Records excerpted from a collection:
========

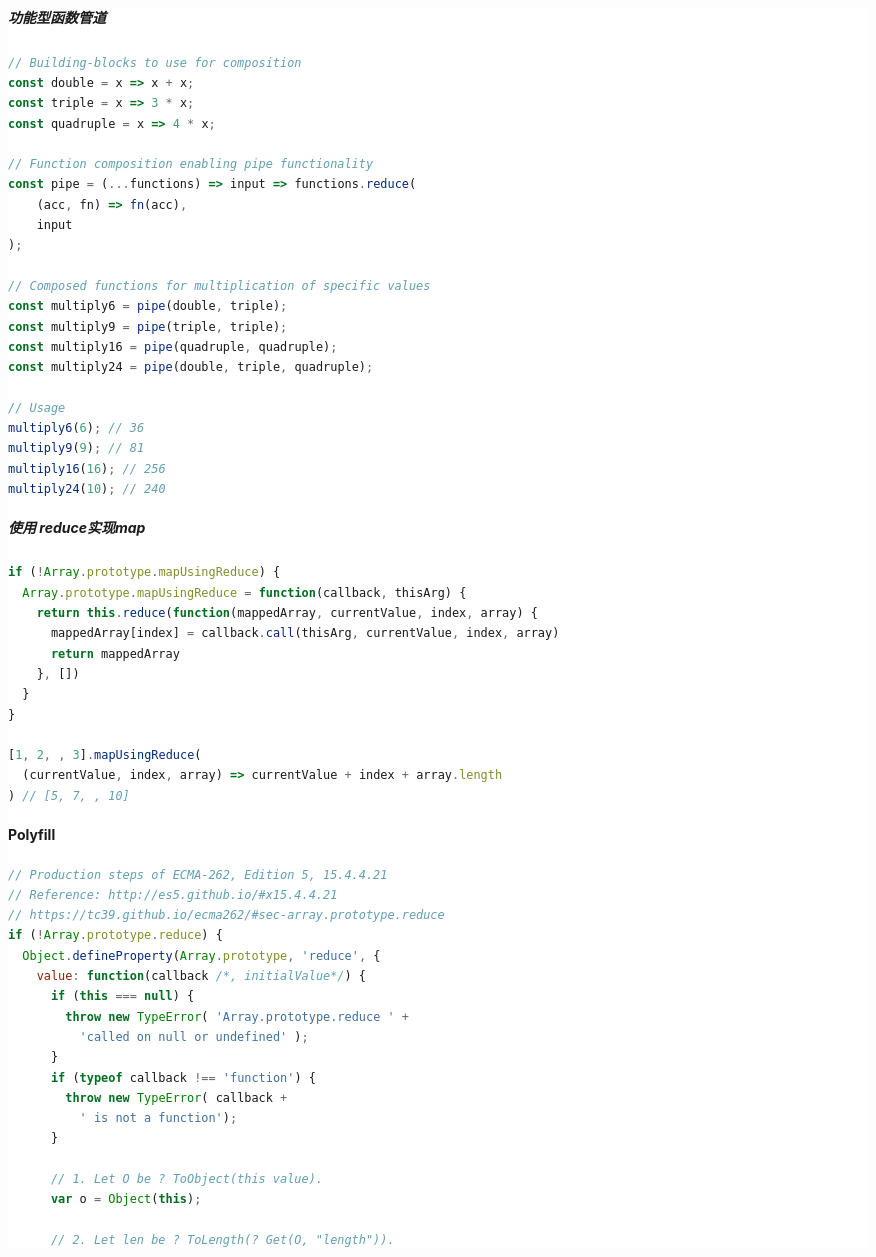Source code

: ##### 功能型函数管道

```javascript
// Building-blocks to use for composition
const double = x => x + x;
const triple = x => 3 * x;
const quadruple = x => 4 * x;

// Function composition enabling pipe functionality
const pipe = (...functions) => input => functions.reduce(
    (acc, fn) => fn(acc),
    input
);

// Composed functions for multiplication of specific values
const multiply6 = pipe(double, triple);
const multiply9 = pipe(triple, triple);
const multiply16 = pipe(quadruple, quadruple);
const multiply24 = pipe(double, triple, quadruple);

// Usage
multiply6(6); // 36
multiply9(9); // 81
multiply16(16); // 256
multiply24(10); // 240
```

##### 使用 reduce实现map

```javascript
if (!Array.prototype.mapUsingReduce) {
  Array.prototype.mapUsingReduce = function(callback, thisArg) {
    return this.reduce(function(mappedArray, currentValue, index, array) {
      mappedArray[index] = callback.call(thisArg, currentValue, index, array)
      return mappedArray
    }, [])
  }
}

[1, 2, , 3].mapUsingReduce(
  (currentValue, index, array) => currentValue + index + array.length
) // [5, 7, , 10]
```

#### Polyfill

```javascript
// Production steps of ECMA-262, Edition 5, 15.4.4.21
// Reference: http://es5.github.io/#x15.4.4.21
// https://tc39.github.io/ecma262/#sec-array.prototype.reduce
if (!Array.prototype.reduce) {
  Object.defineProperty(Array.prototype, 'reduce', {
    value: function(callback /*, initialValue*/) {
      if (this === null) {
        throw new TypeError( 'Array.prototype.reduce ' +
          'called on null or undefined' );
      }
      if (typeof callback !== 'function') {
        throw new TypeError( callback +
          ' is not a function');
      }

      // 1. Let O be ? ToObject(this value).
      var o = Object(this);

      // 2. Let len be ? ToLength(? Get(O, "length")).
```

========

Out of the preceding entries, pull each line that contains the word "currentValue".

    return this.reduce(function(mappedArray, currentValue, index, array) {
      mappedArray[index] = callback.call(thisArg, currentValue, index, array)
  (currentValue, index, array) => currentValue + index + array.length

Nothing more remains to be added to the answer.